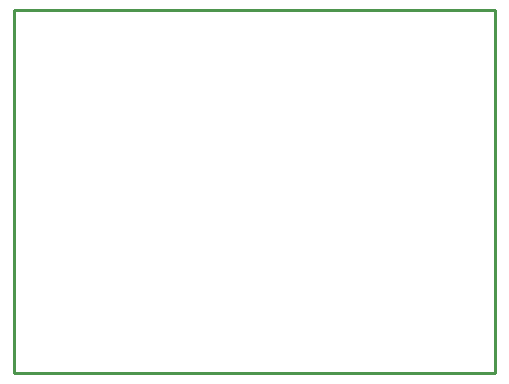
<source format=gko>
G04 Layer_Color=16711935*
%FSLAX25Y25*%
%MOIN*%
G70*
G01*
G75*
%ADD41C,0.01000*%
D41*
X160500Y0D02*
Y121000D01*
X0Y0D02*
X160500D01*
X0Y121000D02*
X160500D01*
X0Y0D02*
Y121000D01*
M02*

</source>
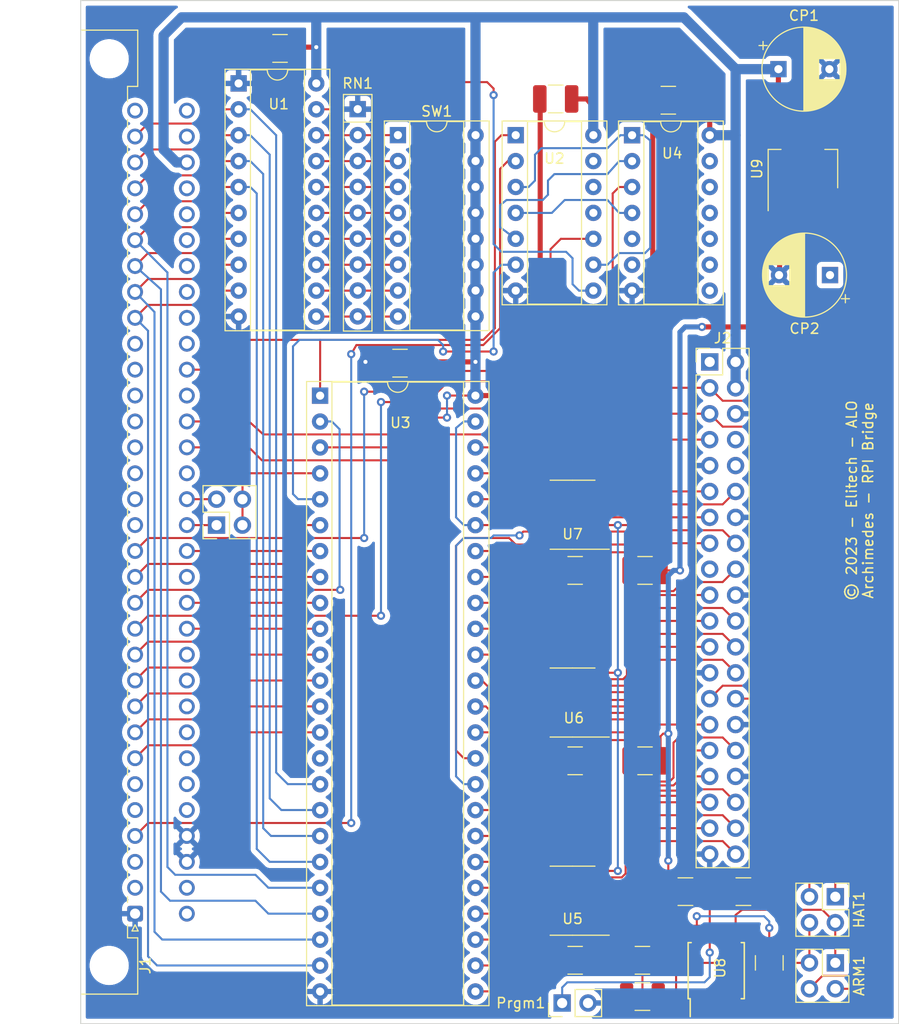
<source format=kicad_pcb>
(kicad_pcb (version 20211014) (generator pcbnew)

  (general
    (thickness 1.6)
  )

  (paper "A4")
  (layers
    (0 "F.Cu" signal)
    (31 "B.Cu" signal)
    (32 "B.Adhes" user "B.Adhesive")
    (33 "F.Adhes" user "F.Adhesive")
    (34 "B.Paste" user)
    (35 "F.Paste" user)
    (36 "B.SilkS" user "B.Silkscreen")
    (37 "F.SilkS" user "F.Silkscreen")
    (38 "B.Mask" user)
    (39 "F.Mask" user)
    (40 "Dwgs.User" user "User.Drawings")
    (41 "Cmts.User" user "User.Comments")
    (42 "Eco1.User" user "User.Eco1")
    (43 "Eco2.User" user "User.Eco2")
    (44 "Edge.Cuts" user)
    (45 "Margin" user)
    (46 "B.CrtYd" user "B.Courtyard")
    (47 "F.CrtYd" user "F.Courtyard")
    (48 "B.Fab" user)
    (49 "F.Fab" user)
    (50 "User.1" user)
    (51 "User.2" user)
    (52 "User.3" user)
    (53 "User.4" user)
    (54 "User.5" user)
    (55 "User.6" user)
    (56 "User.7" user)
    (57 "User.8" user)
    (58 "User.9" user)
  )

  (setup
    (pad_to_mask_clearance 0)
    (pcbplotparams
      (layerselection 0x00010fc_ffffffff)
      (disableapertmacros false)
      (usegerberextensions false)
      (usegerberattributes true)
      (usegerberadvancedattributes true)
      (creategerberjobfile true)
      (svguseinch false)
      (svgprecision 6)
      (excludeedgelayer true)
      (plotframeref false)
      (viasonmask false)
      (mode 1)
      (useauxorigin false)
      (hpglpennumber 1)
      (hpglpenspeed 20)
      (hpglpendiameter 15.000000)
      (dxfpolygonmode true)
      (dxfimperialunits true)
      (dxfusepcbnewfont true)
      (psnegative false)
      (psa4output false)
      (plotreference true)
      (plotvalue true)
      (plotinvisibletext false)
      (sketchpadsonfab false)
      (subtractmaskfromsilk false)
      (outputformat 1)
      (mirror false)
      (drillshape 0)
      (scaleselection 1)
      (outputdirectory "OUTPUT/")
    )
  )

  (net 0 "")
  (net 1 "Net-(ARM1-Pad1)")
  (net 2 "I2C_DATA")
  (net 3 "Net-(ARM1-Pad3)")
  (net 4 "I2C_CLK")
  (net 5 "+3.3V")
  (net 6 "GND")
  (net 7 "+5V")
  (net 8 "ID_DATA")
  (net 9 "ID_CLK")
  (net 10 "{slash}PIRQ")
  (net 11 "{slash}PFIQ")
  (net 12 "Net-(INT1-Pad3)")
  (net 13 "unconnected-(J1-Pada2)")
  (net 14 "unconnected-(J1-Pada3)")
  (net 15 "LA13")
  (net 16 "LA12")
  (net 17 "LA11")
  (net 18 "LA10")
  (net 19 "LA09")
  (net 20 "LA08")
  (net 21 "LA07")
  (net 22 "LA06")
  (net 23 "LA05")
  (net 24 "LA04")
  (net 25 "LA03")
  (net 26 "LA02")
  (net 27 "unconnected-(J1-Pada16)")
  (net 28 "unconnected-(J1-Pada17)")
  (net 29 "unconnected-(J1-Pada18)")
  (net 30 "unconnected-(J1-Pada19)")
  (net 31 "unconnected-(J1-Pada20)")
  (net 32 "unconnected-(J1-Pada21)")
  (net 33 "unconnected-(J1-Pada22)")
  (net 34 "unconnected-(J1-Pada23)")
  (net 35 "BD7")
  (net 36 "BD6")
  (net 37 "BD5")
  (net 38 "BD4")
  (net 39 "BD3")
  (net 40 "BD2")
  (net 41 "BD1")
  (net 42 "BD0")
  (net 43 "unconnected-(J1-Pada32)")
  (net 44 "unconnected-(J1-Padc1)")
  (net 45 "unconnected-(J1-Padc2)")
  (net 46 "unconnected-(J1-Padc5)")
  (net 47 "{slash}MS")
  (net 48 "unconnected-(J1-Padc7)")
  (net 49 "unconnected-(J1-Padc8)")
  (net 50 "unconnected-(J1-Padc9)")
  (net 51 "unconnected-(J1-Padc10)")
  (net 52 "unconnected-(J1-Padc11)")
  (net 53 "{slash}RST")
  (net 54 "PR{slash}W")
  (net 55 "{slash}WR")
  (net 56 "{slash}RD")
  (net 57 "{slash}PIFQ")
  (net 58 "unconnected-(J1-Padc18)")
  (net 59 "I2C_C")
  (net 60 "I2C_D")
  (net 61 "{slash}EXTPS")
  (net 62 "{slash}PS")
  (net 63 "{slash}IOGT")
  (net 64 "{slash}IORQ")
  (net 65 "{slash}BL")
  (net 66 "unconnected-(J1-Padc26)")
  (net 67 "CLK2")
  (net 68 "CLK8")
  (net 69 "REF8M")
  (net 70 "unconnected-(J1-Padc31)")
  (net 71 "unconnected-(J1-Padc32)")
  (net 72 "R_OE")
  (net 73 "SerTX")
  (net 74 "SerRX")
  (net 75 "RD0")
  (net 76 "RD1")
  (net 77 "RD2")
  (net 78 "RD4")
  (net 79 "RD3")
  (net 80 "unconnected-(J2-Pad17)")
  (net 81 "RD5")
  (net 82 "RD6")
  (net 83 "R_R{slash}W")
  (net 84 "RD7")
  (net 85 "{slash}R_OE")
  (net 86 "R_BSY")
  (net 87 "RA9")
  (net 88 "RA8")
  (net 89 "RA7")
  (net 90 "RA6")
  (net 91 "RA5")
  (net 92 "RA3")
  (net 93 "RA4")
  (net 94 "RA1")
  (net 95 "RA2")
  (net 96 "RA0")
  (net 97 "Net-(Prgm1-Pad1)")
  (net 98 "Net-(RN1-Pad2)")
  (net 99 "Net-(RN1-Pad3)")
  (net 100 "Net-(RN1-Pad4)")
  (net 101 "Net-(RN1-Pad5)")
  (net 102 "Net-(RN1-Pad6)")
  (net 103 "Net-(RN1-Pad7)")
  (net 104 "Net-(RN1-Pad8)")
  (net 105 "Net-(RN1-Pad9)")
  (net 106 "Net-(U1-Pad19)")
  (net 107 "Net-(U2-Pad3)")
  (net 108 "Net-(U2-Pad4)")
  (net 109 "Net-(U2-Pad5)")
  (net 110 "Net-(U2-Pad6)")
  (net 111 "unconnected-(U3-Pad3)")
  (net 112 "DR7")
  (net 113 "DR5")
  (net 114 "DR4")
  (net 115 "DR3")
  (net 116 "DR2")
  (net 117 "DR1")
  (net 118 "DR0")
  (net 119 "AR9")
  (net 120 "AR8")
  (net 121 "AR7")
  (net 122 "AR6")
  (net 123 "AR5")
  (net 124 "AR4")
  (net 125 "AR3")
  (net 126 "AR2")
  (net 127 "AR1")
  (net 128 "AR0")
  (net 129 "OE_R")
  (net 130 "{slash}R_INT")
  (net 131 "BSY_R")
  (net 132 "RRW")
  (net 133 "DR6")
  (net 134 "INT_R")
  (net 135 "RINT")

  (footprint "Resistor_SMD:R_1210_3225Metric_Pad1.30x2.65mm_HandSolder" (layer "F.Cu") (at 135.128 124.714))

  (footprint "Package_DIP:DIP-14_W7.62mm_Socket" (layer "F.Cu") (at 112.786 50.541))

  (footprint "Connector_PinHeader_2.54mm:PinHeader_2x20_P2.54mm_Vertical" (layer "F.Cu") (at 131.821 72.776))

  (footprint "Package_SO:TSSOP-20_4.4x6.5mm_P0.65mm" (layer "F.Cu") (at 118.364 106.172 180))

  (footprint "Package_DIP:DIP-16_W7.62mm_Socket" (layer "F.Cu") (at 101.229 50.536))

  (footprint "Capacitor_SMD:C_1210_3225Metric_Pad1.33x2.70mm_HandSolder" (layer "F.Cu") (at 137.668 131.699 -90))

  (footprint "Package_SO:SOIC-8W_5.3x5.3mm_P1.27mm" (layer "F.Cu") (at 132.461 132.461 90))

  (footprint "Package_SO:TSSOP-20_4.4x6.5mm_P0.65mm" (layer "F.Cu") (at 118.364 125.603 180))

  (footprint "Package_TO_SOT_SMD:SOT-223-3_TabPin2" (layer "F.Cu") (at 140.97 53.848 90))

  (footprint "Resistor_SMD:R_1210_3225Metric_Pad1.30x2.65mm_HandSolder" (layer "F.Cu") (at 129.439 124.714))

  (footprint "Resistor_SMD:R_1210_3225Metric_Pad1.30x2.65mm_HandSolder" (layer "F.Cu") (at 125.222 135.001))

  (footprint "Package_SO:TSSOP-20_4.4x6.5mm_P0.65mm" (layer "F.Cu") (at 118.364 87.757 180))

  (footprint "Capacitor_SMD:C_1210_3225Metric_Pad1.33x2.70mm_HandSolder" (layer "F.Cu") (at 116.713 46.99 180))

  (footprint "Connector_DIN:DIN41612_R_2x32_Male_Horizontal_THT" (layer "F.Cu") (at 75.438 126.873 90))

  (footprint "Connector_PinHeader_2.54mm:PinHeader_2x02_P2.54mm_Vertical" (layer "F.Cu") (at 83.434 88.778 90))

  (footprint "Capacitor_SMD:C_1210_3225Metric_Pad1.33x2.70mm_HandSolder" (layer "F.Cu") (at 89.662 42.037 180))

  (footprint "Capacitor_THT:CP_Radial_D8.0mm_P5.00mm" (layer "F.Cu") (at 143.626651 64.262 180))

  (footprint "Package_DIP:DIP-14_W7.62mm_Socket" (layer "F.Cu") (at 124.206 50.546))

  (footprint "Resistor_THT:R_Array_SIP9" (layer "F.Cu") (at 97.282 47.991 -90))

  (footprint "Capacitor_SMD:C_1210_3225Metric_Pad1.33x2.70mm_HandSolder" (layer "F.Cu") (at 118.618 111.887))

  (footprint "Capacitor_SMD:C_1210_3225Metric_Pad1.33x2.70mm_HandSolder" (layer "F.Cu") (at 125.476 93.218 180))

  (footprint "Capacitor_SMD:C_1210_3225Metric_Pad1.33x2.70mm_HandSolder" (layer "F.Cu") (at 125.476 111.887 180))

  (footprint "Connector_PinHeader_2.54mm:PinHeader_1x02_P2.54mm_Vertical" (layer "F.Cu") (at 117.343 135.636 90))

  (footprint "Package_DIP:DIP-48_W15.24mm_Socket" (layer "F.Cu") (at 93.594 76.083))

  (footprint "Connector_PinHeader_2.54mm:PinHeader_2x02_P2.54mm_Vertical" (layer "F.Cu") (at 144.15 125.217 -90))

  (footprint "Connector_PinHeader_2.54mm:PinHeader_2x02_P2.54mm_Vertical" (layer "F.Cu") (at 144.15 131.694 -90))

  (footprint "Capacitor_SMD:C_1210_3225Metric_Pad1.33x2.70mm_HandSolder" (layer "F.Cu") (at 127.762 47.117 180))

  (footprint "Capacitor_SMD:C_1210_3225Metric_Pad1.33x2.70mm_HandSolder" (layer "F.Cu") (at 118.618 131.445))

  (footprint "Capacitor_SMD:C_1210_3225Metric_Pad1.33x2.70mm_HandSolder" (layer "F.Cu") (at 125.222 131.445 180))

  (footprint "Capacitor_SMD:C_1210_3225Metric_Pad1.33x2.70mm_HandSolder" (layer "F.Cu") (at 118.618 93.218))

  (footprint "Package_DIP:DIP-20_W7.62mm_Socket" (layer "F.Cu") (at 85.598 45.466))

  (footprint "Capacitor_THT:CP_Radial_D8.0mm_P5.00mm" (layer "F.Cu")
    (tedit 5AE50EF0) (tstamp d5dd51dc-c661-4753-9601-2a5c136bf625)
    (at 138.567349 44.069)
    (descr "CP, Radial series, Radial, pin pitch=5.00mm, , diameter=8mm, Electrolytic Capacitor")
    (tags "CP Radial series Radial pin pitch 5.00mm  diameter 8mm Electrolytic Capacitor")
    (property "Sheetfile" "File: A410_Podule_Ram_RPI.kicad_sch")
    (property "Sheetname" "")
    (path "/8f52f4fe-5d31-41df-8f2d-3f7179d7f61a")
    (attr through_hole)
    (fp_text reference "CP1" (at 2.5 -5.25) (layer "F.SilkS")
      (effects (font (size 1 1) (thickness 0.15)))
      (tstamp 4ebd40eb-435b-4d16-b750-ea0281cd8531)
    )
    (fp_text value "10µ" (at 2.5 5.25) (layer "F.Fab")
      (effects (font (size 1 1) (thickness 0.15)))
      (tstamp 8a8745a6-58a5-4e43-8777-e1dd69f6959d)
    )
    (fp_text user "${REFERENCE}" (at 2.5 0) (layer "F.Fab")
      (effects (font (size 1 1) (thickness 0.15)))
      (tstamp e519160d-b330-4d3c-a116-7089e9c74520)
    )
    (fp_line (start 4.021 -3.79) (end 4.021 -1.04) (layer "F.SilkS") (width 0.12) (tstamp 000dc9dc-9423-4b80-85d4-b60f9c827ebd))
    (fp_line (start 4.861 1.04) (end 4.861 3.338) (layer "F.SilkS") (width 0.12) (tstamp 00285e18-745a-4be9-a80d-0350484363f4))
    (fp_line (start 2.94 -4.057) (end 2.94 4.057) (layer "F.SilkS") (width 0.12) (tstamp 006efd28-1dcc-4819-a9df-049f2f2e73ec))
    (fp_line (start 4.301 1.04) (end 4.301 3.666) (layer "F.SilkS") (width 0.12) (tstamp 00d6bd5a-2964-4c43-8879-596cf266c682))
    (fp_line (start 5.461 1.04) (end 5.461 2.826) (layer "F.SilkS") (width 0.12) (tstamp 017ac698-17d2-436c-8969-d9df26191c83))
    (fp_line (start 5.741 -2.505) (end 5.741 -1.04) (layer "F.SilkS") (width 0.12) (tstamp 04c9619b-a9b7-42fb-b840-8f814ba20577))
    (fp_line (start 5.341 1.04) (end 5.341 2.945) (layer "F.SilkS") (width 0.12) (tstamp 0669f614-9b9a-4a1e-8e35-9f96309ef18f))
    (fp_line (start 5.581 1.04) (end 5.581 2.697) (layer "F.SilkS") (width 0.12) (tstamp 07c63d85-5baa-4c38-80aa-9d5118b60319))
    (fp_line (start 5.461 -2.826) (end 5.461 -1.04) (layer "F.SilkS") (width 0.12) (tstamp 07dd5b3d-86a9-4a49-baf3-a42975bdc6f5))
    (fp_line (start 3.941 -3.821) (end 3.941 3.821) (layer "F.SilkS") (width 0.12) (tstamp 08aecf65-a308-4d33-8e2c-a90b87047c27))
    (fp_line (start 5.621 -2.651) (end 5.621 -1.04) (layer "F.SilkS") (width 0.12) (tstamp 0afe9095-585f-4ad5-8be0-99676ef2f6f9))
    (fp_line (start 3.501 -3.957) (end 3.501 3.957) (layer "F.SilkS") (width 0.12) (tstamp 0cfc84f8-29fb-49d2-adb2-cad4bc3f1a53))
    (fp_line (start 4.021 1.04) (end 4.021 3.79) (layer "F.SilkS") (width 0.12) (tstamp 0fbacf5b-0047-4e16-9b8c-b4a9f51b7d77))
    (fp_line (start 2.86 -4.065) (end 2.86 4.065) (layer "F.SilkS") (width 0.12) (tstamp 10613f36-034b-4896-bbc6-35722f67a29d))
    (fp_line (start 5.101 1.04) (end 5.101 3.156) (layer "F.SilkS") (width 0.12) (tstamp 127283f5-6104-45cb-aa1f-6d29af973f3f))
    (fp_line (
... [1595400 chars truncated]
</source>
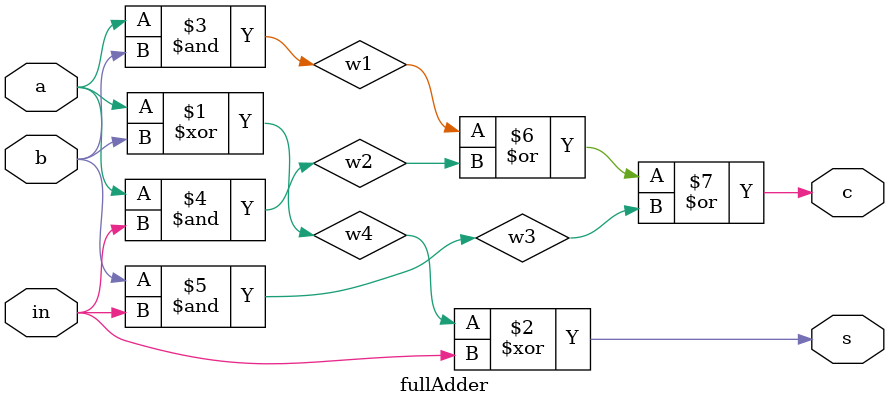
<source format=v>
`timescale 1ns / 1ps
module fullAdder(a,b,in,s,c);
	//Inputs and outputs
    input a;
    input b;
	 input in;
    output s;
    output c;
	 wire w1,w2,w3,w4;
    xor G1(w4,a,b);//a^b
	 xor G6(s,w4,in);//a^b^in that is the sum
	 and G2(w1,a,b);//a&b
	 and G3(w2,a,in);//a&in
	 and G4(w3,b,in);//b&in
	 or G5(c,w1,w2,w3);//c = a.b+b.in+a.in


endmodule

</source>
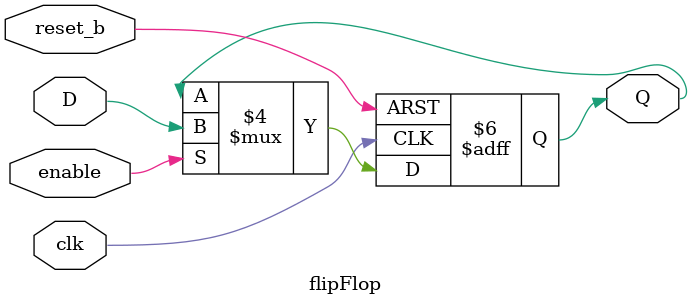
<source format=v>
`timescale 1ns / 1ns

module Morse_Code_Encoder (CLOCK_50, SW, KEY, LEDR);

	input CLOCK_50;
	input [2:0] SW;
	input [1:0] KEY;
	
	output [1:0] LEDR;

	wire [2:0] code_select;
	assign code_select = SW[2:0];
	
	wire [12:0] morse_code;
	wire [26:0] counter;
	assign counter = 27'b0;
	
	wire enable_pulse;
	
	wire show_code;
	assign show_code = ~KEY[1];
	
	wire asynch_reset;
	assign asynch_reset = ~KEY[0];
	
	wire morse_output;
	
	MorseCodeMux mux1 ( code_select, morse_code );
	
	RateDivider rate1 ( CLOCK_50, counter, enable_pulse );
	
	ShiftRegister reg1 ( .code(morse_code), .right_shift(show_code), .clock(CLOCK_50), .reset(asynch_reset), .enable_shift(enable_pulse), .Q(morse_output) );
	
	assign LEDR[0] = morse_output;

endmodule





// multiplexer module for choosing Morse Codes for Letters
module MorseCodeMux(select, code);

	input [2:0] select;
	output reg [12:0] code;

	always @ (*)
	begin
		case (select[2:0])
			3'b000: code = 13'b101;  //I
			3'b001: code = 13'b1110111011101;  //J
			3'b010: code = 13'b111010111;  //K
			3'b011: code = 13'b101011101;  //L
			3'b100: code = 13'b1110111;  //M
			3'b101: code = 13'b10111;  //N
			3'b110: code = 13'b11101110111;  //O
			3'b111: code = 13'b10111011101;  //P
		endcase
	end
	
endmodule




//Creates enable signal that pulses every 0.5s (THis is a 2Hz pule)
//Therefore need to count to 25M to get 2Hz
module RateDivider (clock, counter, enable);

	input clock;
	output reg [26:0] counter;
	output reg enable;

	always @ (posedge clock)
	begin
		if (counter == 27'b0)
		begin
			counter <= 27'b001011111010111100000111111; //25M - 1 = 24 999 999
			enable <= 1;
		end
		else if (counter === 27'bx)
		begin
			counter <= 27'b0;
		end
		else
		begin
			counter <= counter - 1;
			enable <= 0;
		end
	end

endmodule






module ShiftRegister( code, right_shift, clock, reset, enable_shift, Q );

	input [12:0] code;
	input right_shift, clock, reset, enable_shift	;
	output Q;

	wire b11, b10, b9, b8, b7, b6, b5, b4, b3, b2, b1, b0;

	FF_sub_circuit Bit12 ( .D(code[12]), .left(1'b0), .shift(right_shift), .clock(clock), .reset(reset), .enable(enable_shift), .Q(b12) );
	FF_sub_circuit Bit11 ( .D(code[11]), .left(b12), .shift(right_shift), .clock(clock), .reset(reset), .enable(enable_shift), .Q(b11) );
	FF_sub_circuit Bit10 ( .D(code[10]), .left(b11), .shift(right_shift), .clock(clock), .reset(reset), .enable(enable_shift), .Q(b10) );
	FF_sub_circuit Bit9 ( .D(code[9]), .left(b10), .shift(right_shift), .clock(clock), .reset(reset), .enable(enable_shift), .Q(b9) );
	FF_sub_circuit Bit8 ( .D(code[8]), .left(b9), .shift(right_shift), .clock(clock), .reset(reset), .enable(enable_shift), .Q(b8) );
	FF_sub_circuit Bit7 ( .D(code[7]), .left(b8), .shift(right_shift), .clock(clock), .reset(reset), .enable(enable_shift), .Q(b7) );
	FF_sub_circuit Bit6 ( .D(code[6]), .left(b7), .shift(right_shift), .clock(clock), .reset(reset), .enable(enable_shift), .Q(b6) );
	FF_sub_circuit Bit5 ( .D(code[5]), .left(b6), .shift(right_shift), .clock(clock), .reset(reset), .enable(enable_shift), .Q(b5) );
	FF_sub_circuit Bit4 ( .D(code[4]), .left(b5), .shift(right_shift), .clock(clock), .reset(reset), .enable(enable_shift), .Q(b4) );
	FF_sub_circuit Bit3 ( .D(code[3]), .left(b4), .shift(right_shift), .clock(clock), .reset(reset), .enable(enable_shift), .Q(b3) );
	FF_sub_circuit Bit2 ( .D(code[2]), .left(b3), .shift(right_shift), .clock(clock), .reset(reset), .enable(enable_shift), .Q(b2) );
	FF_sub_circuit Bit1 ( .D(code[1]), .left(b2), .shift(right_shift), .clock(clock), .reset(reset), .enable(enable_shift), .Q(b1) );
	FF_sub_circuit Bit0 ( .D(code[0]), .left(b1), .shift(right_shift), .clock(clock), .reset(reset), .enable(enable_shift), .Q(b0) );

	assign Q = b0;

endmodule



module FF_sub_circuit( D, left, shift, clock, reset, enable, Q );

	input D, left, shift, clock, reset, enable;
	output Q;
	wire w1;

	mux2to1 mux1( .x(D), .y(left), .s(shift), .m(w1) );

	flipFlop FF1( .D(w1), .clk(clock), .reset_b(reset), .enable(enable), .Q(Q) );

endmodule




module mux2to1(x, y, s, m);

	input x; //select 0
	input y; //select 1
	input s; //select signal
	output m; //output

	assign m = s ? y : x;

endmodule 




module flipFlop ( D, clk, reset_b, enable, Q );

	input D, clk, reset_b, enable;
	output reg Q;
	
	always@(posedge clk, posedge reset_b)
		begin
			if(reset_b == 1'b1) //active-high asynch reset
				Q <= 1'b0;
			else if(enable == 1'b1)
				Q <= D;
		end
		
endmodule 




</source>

§ §

• _Exercise brief_:
Write out every line in the data that holds the string "Adhes".

• _Your solution_:
    (32 "B.Adhes" user "B.Adhesive")
    (33 "F.Adhes" user "F.Adhesive")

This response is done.